Not much of what Hollywood turns out today interests me.

However, a documentary described in Sports Illustrated’s Nov. 26 issue might be worth seeing.

“Quantum Hoops” is about the 2006 basketball season at California Institute of Technology, a school more noted for its scientifically gifted graduates than basketball domination.

An unusual streak

What unusual thing did Caltech do on the basketball court to attract Hollywood? We’ll call it The Streak. The Caltech basketball team lost 243 consecutive games in its league between 1985 and 2007 – truly a record no team will try to break.

Sports Illustrated points out that the university during that time turned out nine Nobel Prize winners. From the standpoint of school mission statements and the like, the

Nobel winners are likely to be more amenable to the institutional bottom line than basketball victories.

A winning formula?

The subject of the documentary is the 2006 basketball season chronicling the frustrations of last season as a team of future scientists tried to come up with a formula allowing them just once to skip the agony of defeat and bask in the thrill of victory.
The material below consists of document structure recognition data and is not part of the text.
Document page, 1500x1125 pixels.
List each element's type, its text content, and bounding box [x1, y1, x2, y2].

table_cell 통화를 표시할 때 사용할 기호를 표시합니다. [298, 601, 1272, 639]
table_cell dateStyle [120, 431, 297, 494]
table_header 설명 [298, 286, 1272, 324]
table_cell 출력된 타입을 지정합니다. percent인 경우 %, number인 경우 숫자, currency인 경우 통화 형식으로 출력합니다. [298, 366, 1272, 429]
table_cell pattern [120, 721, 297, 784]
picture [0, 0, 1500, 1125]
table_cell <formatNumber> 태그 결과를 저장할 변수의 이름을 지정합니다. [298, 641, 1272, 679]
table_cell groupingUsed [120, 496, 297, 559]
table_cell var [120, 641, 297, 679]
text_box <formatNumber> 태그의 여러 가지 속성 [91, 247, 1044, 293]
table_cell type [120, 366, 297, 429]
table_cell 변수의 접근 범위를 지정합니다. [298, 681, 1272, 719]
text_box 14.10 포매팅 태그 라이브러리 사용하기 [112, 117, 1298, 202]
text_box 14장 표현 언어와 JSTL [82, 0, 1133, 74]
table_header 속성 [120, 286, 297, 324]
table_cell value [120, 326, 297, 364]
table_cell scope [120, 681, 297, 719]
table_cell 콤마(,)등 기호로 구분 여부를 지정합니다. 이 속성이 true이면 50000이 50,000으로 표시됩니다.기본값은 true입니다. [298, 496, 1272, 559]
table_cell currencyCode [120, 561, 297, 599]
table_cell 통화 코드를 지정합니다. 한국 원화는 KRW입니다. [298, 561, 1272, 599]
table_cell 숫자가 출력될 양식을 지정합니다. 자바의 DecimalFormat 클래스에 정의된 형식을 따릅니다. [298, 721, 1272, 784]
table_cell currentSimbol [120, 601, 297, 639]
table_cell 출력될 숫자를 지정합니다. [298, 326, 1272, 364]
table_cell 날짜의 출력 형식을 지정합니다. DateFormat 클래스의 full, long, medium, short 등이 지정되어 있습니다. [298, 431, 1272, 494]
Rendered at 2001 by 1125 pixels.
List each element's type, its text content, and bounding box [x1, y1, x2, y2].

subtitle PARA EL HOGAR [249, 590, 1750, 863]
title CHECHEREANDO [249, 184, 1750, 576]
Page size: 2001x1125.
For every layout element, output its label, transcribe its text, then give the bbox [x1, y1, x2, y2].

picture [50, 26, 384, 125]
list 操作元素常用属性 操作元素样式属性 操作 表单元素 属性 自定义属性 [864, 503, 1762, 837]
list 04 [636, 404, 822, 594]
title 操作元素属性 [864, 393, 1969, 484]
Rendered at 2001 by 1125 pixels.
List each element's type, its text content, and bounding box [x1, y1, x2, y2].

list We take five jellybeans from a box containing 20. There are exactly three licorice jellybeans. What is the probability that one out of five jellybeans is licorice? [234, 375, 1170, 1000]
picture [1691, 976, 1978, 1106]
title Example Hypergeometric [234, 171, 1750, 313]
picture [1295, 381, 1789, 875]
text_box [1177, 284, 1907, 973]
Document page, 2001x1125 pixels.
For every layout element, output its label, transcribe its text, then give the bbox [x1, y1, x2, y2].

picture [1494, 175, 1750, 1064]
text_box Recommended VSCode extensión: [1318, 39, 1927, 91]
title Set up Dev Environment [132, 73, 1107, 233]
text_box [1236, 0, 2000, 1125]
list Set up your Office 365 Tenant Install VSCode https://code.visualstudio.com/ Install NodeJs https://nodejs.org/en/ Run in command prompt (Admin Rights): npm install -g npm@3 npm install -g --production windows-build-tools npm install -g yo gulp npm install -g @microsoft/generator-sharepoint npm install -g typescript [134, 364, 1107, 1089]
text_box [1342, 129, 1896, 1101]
Apparently, the documentary doesn’t poke fun at the players, who, by the way, are not attending school on athletic scholarships; because Caltech is a National Collegiate Athletics Association Division III school, it can’t offer athletic scholarships. The 2006 team featured in the movie had eight valedictorians and only six players had high school basketball experience.

Actor David Duchovny narrates the movie.